§ Task objective: Please print the records from the start through the line with "Nasional: Tiga Judul", including that line.

§ Material for this task:

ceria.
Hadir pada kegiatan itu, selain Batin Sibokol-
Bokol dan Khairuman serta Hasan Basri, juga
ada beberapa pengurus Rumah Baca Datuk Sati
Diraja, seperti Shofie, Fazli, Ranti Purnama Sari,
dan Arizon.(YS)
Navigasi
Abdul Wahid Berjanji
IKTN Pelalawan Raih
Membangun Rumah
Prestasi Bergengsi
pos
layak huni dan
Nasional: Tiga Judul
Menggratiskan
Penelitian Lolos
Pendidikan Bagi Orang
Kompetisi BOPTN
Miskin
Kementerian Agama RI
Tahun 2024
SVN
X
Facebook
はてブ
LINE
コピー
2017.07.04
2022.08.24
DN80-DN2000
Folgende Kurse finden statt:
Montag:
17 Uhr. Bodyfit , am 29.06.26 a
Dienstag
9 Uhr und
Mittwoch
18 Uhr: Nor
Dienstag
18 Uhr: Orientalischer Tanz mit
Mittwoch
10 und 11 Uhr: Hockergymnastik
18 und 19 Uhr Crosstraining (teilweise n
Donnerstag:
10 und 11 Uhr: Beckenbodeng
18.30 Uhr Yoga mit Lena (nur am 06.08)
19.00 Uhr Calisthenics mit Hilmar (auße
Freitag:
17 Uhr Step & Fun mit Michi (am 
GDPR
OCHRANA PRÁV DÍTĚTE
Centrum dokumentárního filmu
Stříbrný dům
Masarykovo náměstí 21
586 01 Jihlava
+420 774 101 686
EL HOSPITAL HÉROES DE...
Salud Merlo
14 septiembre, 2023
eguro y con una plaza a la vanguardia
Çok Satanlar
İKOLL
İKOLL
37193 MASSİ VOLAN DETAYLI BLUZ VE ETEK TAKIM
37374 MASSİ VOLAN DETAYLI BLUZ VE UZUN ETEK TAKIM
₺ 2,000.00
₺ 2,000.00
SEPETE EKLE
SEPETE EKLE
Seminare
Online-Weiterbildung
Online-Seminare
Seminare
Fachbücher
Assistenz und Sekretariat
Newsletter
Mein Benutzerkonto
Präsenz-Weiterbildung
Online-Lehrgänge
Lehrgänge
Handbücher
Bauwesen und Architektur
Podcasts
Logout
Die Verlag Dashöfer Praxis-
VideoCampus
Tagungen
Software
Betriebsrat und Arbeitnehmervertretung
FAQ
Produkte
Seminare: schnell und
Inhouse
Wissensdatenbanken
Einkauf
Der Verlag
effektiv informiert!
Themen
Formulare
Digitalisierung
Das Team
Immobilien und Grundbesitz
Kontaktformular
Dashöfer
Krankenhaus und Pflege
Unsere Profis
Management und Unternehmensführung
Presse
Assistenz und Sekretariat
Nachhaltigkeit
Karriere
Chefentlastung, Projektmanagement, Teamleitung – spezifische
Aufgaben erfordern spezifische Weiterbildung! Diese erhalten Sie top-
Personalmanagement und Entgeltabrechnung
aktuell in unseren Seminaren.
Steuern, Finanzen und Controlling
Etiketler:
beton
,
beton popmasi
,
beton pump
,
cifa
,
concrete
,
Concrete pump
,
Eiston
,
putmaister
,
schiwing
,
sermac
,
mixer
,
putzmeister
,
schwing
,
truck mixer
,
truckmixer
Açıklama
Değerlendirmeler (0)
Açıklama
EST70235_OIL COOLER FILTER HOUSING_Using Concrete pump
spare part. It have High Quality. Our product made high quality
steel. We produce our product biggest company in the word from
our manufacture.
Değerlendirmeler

§ Solution to this task:
ceria.
Hadir pada kegiatan itu, selain Batin Sibokol-
Bokol dan Khairuman serta Hasan Basri, juga
ada beberapa pengurus Rumah Baca Datuk Sati
Diraja, seperti Shofie, Fazli, Ranti Purnama Sari,
dan Arizon.(YS)
Navigasi
Abdul Wahid Berjanji
IKTN Pelalawan Raih
Membangun Rumah
Prestasi Bergengsi
pos
layak huni dan
Nasional: Tiga Judul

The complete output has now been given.